▸ **TASK DETAILS**: Please transcribe the data below in full, word for word, without the images.

(Structured page parsing data)
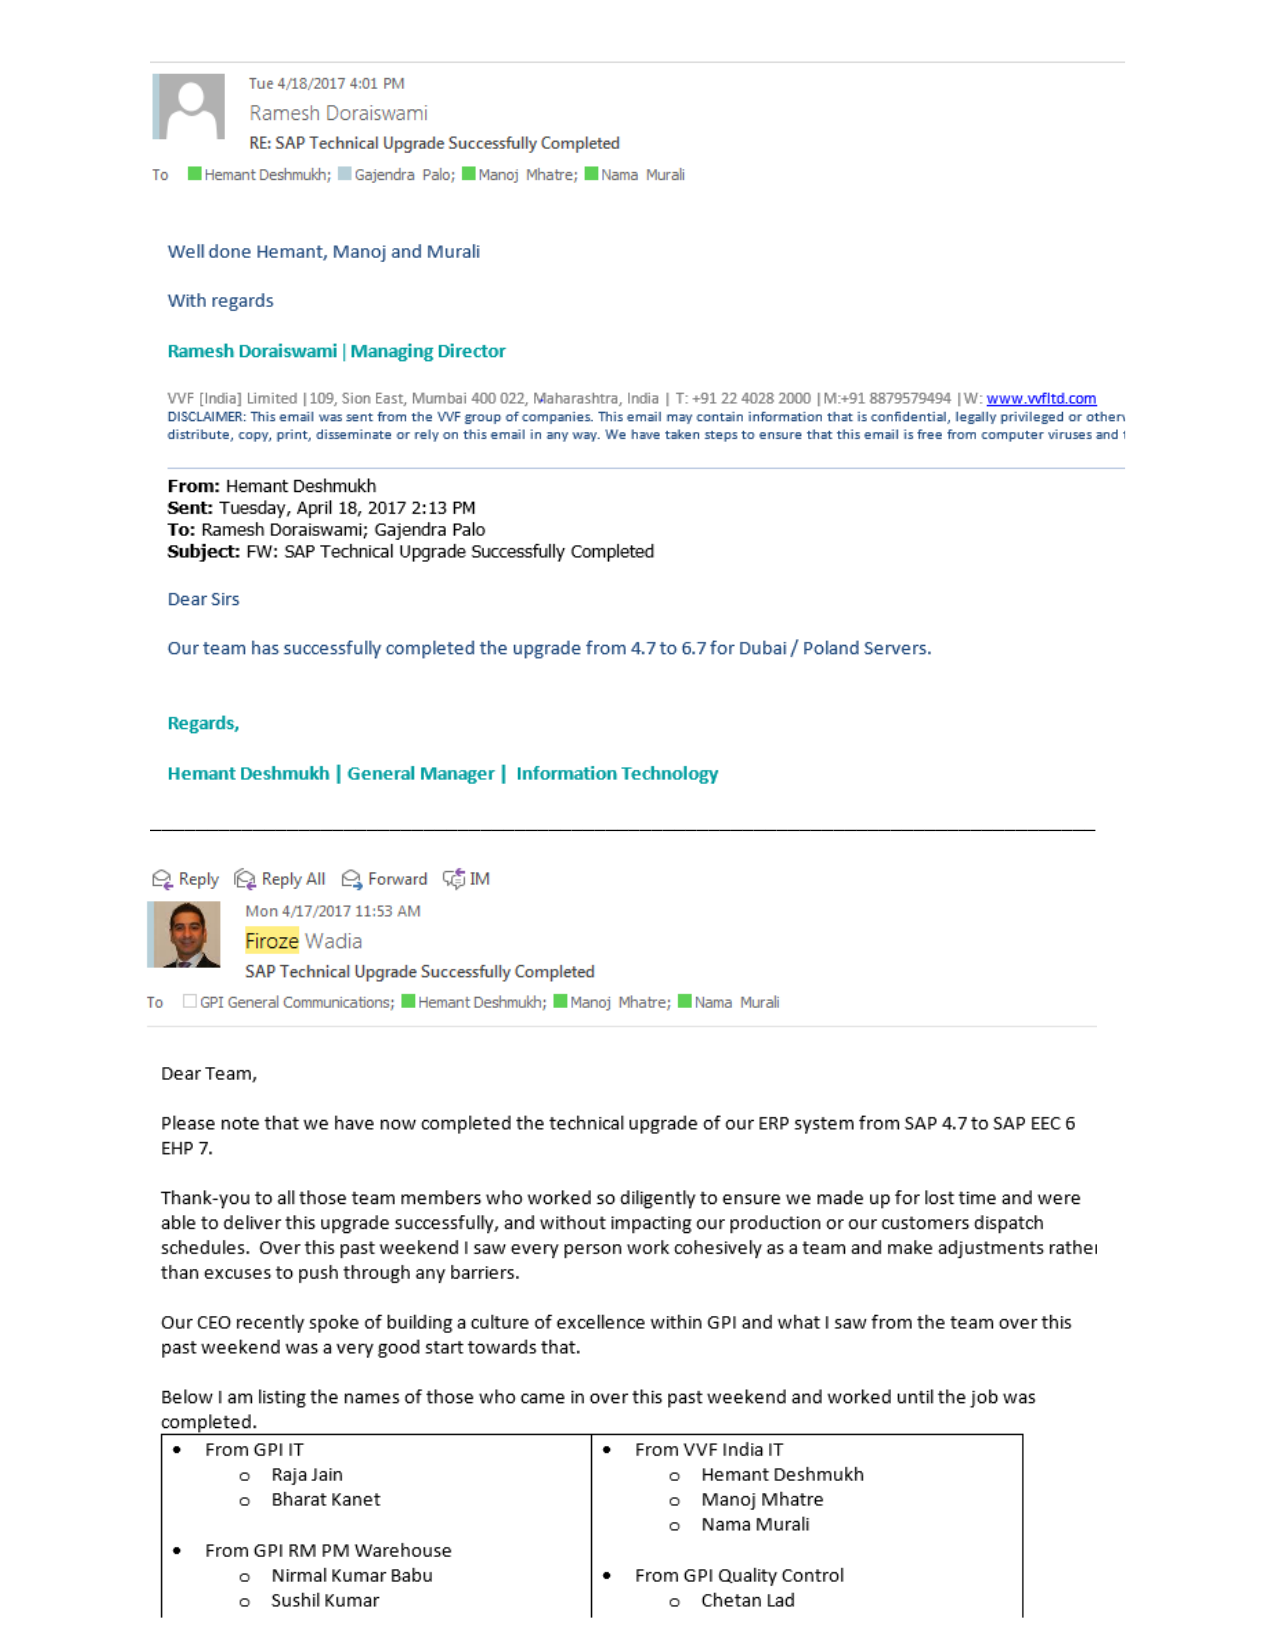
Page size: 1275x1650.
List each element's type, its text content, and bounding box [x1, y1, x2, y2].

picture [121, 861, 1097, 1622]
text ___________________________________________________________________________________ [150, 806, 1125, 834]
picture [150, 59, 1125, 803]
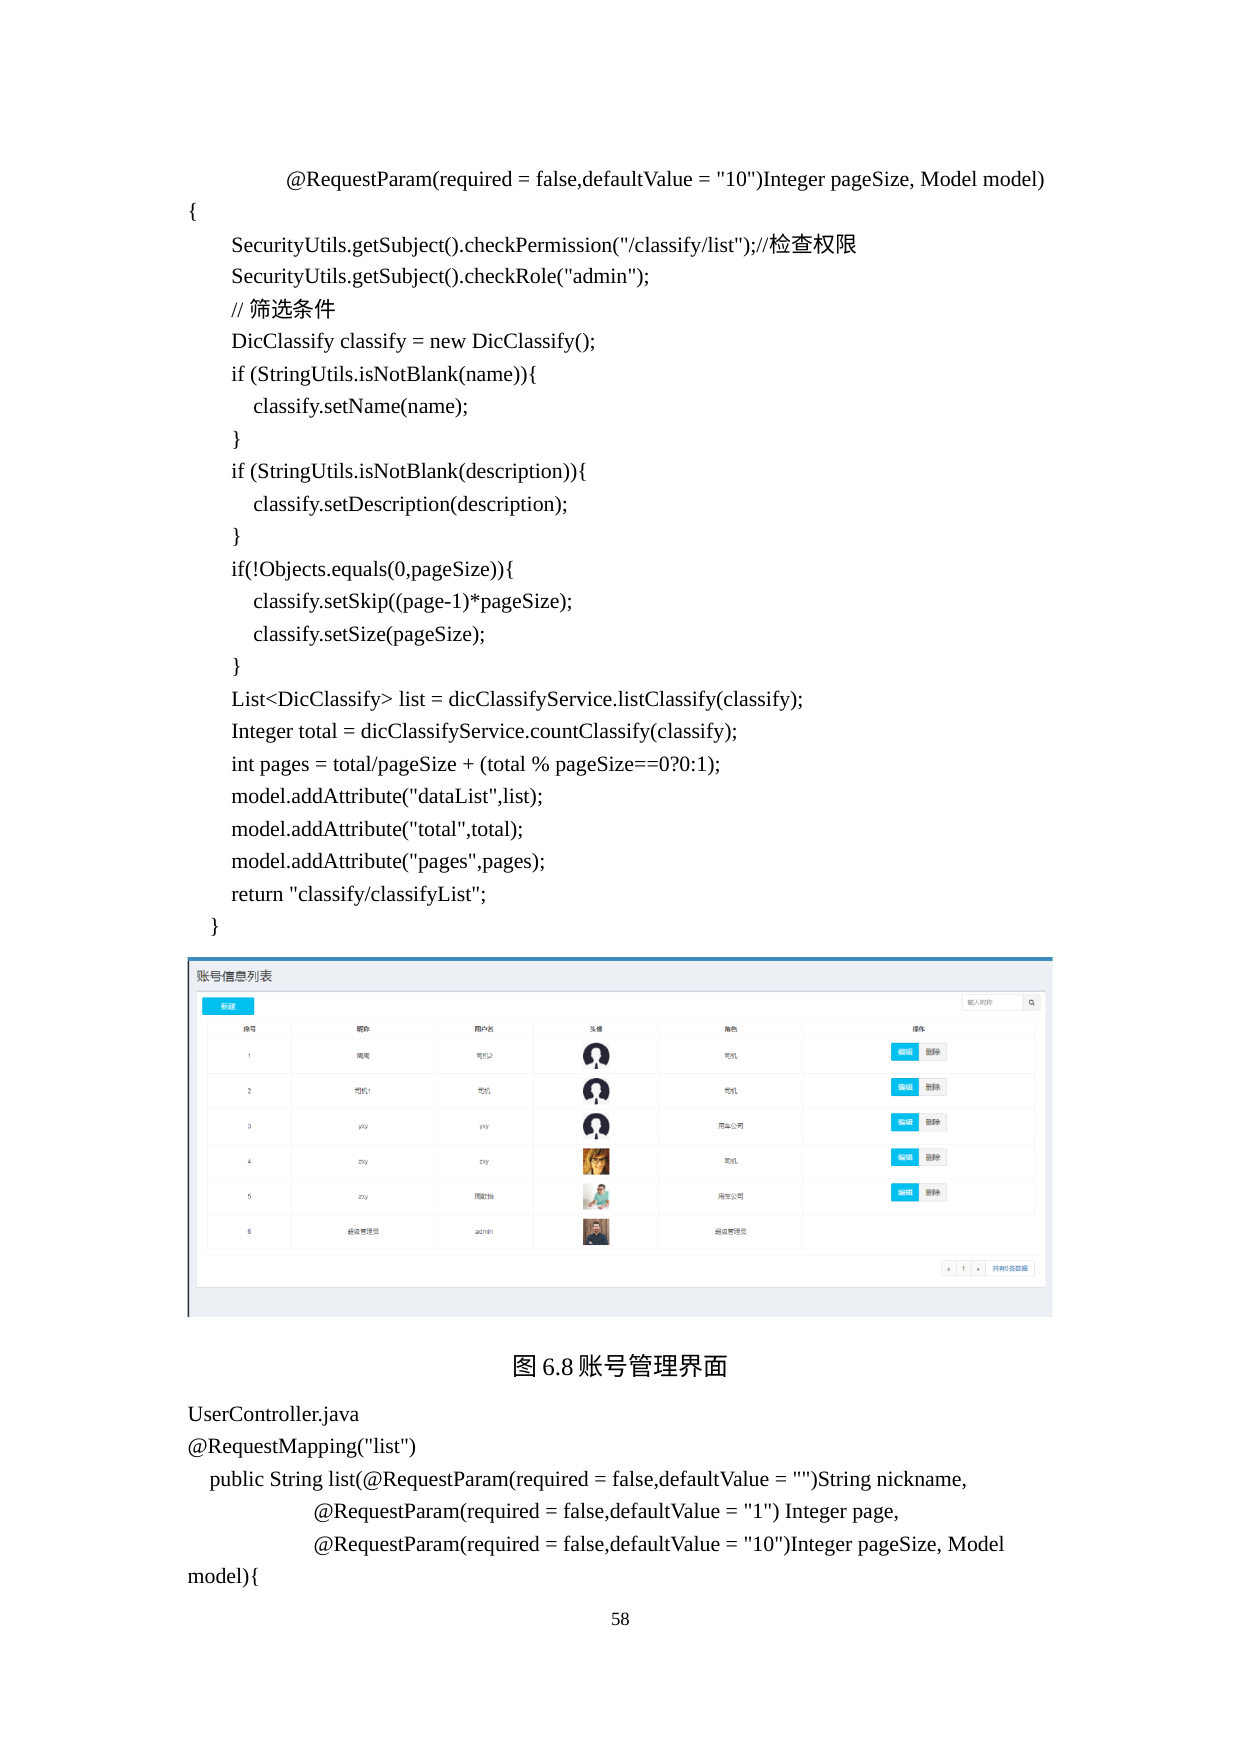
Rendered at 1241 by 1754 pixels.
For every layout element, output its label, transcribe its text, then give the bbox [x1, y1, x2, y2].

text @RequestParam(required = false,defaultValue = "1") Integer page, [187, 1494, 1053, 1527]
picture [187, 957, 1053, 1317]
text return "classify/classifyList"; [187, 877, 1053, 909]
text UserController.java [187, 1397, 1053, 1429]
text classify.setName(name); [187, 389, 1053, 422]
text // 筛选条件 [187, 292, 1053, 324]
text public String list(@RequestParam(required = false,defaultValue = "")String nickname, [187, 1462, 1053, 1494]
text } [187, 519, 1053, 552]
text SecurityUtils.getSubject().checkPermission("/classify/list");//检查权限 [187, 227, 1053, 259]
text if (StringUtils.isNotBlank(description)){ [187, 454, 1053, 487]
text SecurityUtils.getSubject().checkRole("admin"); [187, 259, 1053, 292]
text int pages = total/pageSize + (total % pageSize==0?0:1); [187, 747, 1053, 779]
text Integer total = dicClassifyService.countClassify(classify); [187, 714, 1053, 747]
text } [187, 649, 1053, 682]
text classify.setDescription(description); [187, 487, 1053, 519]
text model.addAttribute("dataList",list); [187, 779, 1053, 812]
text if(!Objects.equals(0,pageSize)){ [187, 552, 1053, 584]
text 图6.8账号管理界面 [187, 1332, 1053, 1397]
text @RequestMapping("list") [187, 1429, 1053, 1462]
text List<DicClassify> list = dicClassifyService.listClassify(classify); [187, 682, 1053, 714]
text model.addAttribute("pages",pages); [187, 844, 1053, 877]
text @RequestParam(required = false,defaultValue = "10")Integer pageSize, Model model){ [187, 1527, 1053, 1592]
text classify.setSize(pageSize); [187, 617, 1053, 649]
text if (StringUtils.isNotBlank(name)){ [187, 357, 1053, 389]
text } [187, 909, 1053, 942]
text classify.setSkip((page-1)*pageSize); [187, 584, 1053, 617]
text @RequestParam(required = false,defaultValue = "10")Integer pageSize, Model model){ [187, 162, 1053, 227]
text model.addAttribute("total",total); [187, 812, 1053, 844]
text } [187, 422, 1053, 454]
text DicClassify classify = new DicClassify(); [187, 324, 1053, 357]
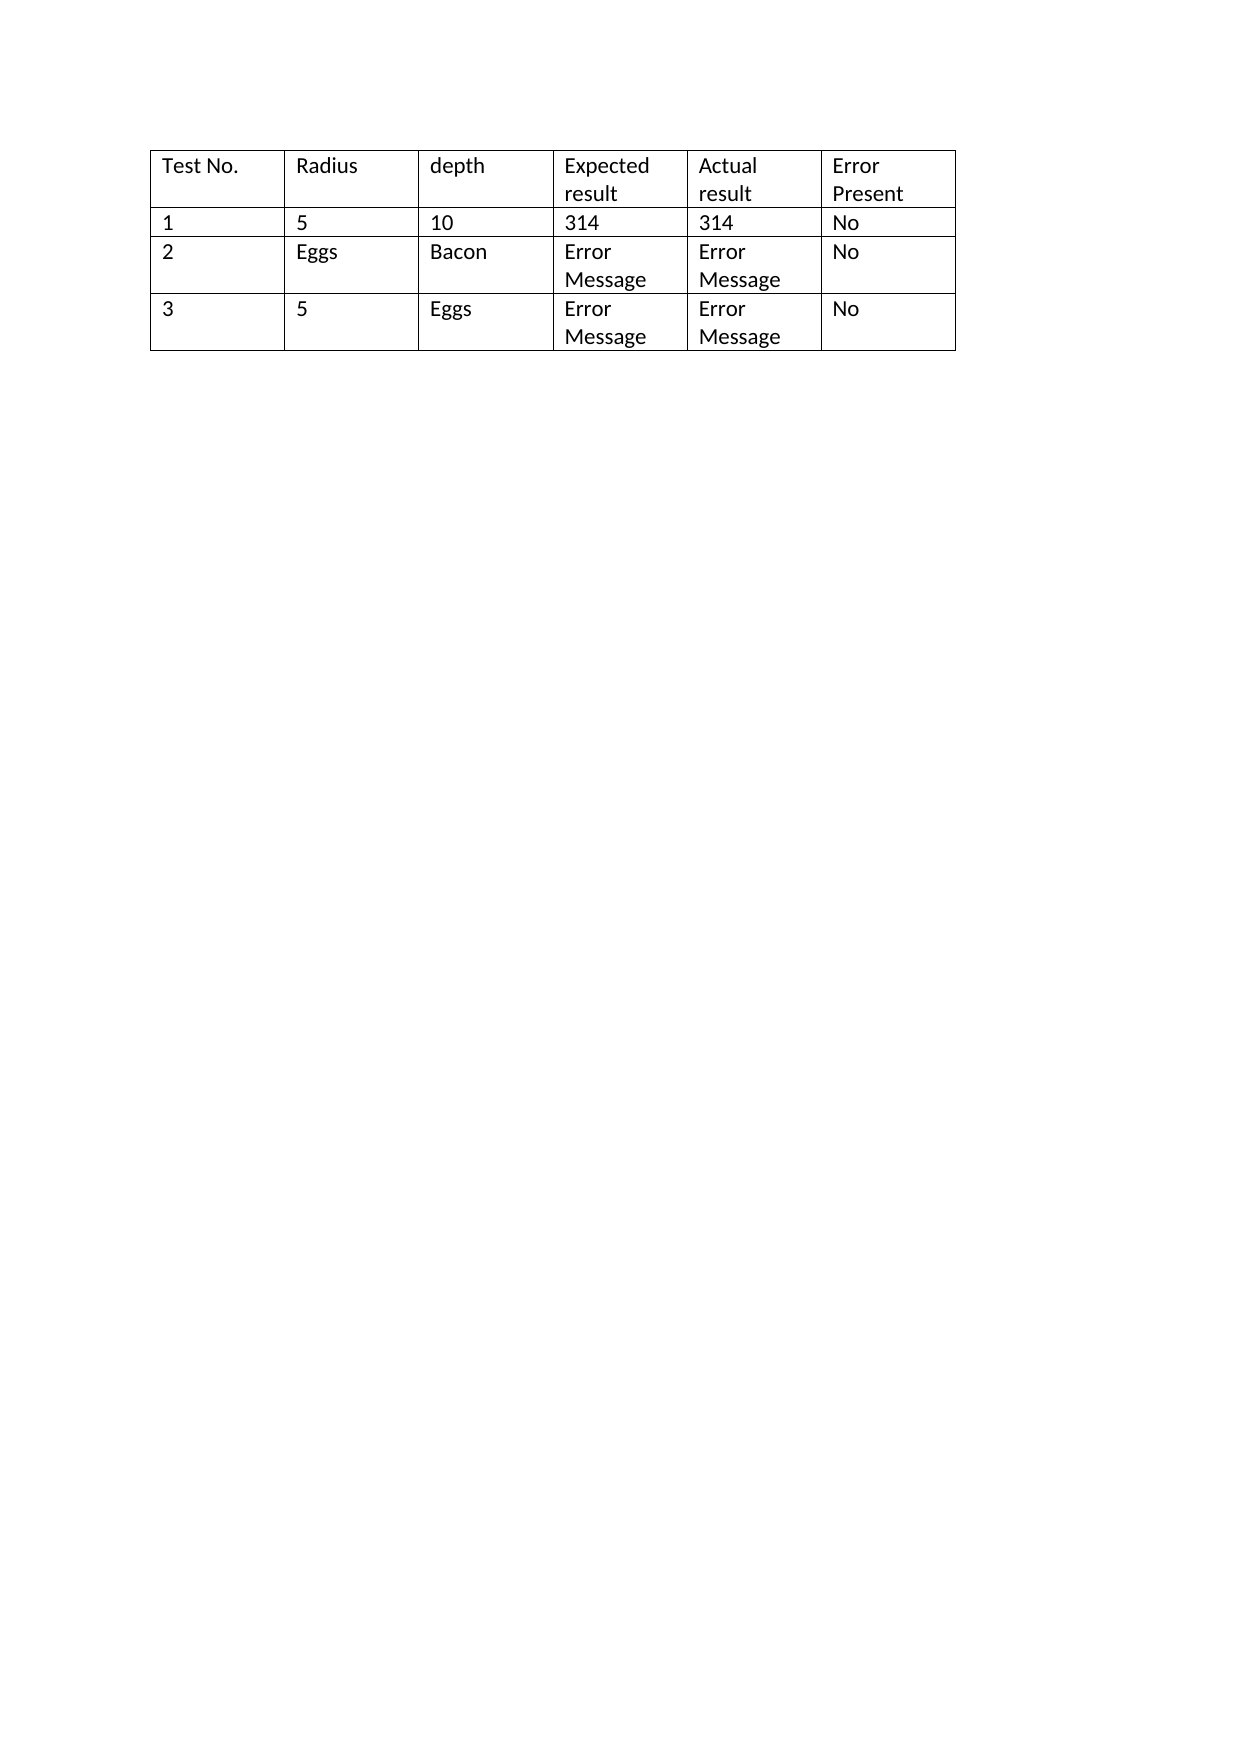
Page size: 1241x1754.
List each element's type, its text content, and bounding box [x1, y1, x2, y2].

▸ **EXERCISE ANSWER**:
Page size: 1275x1650.
List each element's type, its text content, and bounding box [x1, y1, x2, y2].

picture [121, 861, 1097, 1622]
text ___________________________________________________________________________________ [150, 806, 1125, 834]
picture [150, 59, 1125, 803]
Rendered at 1241 by 1754 pixels.
For every layout element, output its label, transcribe its text, then give the bbox [x1, y1, x2, y2].

text @RequestParam(required = false,defaultValue = "1") Integer page, [187, 1494, 1053, 1527]
picture [187, 957, 1053, 1317]
text return "classify/classifyList"; [187, 877, 1053, 909]
text UserController.java [187, 1397, 1053, 1429]
text classify.setName(name); [187, 389, 1053, 422]
text // 筛选条件 [187, 292, 1053, 324]
text public String list(@RequestParam(required = false,defaultValue = "")String nickname, [187, 1462, 1053, 1494]
text } [187, 519, 1053, 552]
text SecurityUtils.getSubject().checkPermission("/classify/list");//检查权限 [187, 227, 1053, 259]
text if (StringUtils.isNotBlank(description)){ [187, 454, 1053, 487]
text SecurityUtils.getSubject().checkRole("admin"); [187, 259, 1053, 292]
text int pages = total/pageSize + (total % pageSize==0?0:1); [187, 747, 1053, 779]
text Integer total = dicClassifyService.countClassify(classify); [187, 714, 1053, 747]
text } [187, 649, 1053, 682]
text classify.setDescription(description); [187, 487, 1053, 519]
text model.addAttribute("dataList",list); [187, 779, 1053, 812]
text if(!Objects.equals(0,pageSize)){ [187, 552, 1053, 584]
text 图6.8账号管理界面 [187, 1332, 1053, 1397]
text @RequestMapping("list") [187, 1429, 1053, 1462]
text List<DicClassify> list = dicClassifyService.listClassify(classify); [187, 682, 1053, 714]
text model.addAttribute("pages",pages); [187, 844, 1053, 877]
text @RequestParam(required = false,defaultValue = "10")Integer pageSize, Model model){ [187, 1527, 1053, 1592]
text classify.setSize(pageSize); [187, 617, 1053, 649]
text if (StringUtils.isNotBlank(name)){ [187, 357, 1053, 389]
text } [187, 909, 1053, 942]
text classify.setSkip((page-1)*pageSize); [187, 584, 1053, 617]
text @RequestParam(required = false,defaultValue = "10")Integer pageSize, Model model){ [187, 162, 1053, 227]
text model.addAttribute("total",total); [187, 812, 1053, 844]
text } [187, 422, 1053, 454]
text DicClassify classify = new DicClassify(); [187, 324, 1053, 357]
Page size: 1241x1754.
List each element's type, its text content, and bounding box [x1, y1, x2, y2].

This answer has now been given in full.